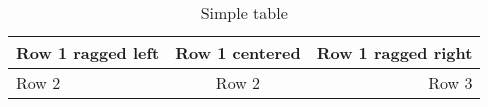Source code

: \documentclass[12pt]{article}
\begin{document}
\blindtext
\begin{table}[h]
\begin{center}
	\begin{tabular}{l|c|r}
		Row 1 ragged left  & Row 1 centered & Row 1 ragged right \\ 
		\hline
		Row 2 & Row 2 & Row 3  \\
	\end{tabular}
\end{center}
\caption{Simple table}
\end{table}
\blindtext
\end{document}

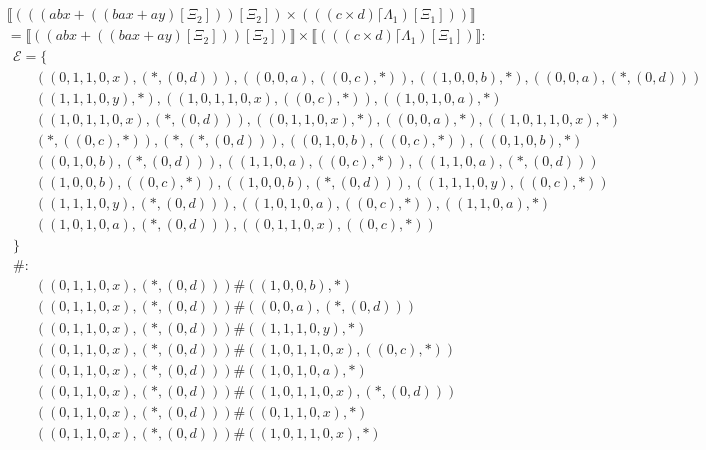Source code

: \begin{align*} 
	 &  & \\ 
	 & \llbracket (((abx + ((bax + ay) [\Xi_2])) [\Xi_2]) \times (((c \times d) \lceil \Lambda_1) [\Xi_1])) \rrbracket & \\ 
	 & = \llbracket ((abx + ((bax + ay) [\Xi_2])) [\Xi_2]) \rrbracket \times \llbracket (((c \times d) \lceil \Lambda_1) [\Xi_1]) \rrbracket:  & \\ 
	 & \ \ \mathcal{{E}}= \{  & \\ 
	 & \qquad ((0, 1, 1, 0, x), (*, (0, d))), ((0, 0, a), ((0, c), *)), ((1, 0, 0, b), *), ((0, 0, a), (*, (0, d))) \\ 
	 & \qquad ((1, 1, 1, 0, y), *), ((1, 0, 1, 1, 0, x), ((0, c), *)), ((1, 0, 1, 0, a), *) \\ 
	 & \qquad ((1, 0, 1, 1, 0, x), (*, (0, d))), ((0, 1, 1, 0, x), *), ((0, 0, a), *), ((1, 0, 1, 1, 0, x), *) \\ 
	 & \qquad (*, ((0, c), *)), (*, (*, (0, d))), ((0, 1, 0, b), ((0, c), *)), ((0, 1, 0, b), *) \\ 
	 & \qquad ((0, 1, 0, b), (*, (0, d))), ((1, 1, 0, a), ((0, c), *)), ((1, 1, 0, a), (*, (0, d))) \\ 
	 & \qquad ((1, 0, 0, b), ((0, c), *)), ((1, 0, 0, b), (*, (0, d))), ((1, 1, 1, 0, y), ((0, c), *)) \\ 
	 & \qquad ((1, 1, 1, 0, y), (*, (0, d))), ((1, 0, 1, 0, a), ((0, c), *)), ((1, 1, 0, a), *) \\ 
	 & \qquad ((1, 0, 1, 0, a), (*, (0, d))), ((0, 1, 1, 0, x), ((0, c), *)) \\ 
	 & \ \ \} & \\ 
	 & \ \ \#: & \\ 
	 & \qquad ((0, 1, 1, 0, x), (*, (0, d))) \# ((1, 0, 0, b), *) \\ 
	 & \qquad ((0, 1, 1, 0, x), (*, (0, d))) \# ((0, 0, a), (*, (0, d))) \\ 
	 & \qquad ((0, 1, 1, 0, x), (*, (0, d))) \# ((1, 1, 1, 0, y), *) \\ 
	 & \qquad ((0, 1, 1, 0, x), (*, (0, d))) \# ((1, 0, 1, 1, 0, x), ((0, c), *)) \\ 
	 & \qquad ((0, 1, 1, 0, x), (*, (0, d))) \# ((1, 0, 1, 0, a), *) \\ 
	 & \qquad ((0, 1, 1, 0, x), (*, (0, d))) \# ((1, 0, 1, 1, 0, x), (*, (0, d))) \\ 
	 & \qquad ((0, 1, 1, 0, x), (*, (0, d))) \# ((0, 1, 1, 0, x), *) \\ 
	 & \qquad ((0, 1, 1, 0, x), (*, (0, d))) \# ((1, 0, 1, 1, 0, x), *) \\ 

\end{align*}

....

EXERCISE PROMPT =>
Reproduce all entries above exactly, minus the images.

EXERCISE RESULT =>
Source code

: \documentclass[12pt]{article}
\begin{document}
\blindtext
\begin{table}[h]
\begin{center}
	\begin{tabular}{l|c|r}
		Row 1 ragged left  & Row 1 centered & Row 1 ragged right \\ 
		\hline
		Row 2 & Row 2 & Row 3  \\
	\end{tabular}
\end{center}
\caption{Simple table}
\end{table}
\blindtext
\end{document}

Source code

: \begin{align*} 
	 &  & \\ 
	 & \llbracket (((abx + ((bax + ay) [\Xi_2])) [\Xi_2]) \times (((c \times d) \lceil \Lambda_1) [\Xi_1])) \rrbracket & \\ 
	 & = \llbracket ((abx + ((bax + ay) [\Xi_2])) [\Xi_2]) \rrbracket \times \llbracket (((c \times d) \lceil \Lambda_1) [\Xi_1]) \rrbracket:  & \\ 
	 & \ \ \mathcal{{E}}= \{  & \\ 
	 & \qquad ((0, 1, 1, 0, x), (*, (0, d))), ((0, 0, a), ((0, c), *)), ((1, 0, 0, b), *), ((0, 0, a), (*, (0, d))) \\ 
	 & \qquad ((1, 1, 1, 0, y), *), ((1, 0, 1, 1, 0, x), ((0, c), *)), ((1, 0, 1, 0, a), *) \\ 
	 & \qquad ((1, 0, 1, 1, 0, x), (*, (0, d))), ((0, 1, 1, 0, x), *), ((0, 0, a), *), ((1, 0, 1, 1, 0, x), *) \\ 
	 & \qquad (*, ((0, c), *)), (*, (*, (0, d))), ((0, 1, 0, b), ((0, c), *)), ((0, 1, 0, b), *) \\ 
	 & \qquad ((0, 1, 0, b), (*, (0, d))), ((1, 1, 0, a), ((0, c), *)), ((1, 1, 0, a), (*, (0, d))) \\ 
	 & \qquad ((1, 0, 0, b), ((0, c), *)), ((1, 0, 0, b), (*, (0, d))), ((1, 1, 1, 0, y), ((0, c), *)) \\ 
	 & \qquad ((1, 1, 1, 0, y), (*, (0, d))), ((1, 0, 1, 0, a), ((0, c), *)), ((1, 1, 0, a), *) \\ 
	 & \qquad ((1, 0, 1, 0, a), (*, (0, d))), ((0, 1, 1, 0, x), ((0, c), *)) \\ 
	 & \ \ \} & \\ 
	 & \ \ \#: & \\ 
	 & \qquad ((0, 1, 1, 0, x), (*, (0, d))) \# ((1, 0, 0, b), *) \\ 
	 & \qquad ((0, 1, 1, 0, x), (*, (0, d))) \# ((0, 0, a), (*, (0, d))) \\ 
	 & \qquad ((0, 1, 1, 0, x), (*, (0, d))) \# ((1, 1, 1, 0, y), *) \\ 
	 & \qquad ((0, 1, 1, 0, x), (*, (0, d))) \# ((1, 0, 1, 1, 0, x), ((0, c), *)) \\ 
	 & \qquad ((0, 1, 1, 0, x), (*, (0, d))) \# ((1, 0, 1, 0, a), *) \\ 
	 & \qquad ((0, 1, 1, 0, x), (*, (0, d))) \# ((1, 0, 1, 1, 0, x), (*, (0, d))) \\ 
	 & \qquad ((0, 1, 1, 0, x), (*, (0, d))) \# ((0, 1, 1, 0, x), *) \\ 
	 & \qquad ((0, 1, 1, 0, x), (*, (0, d))) \# ((1, 0, 1, 1, 0, x), *) \\ 

\end{align*}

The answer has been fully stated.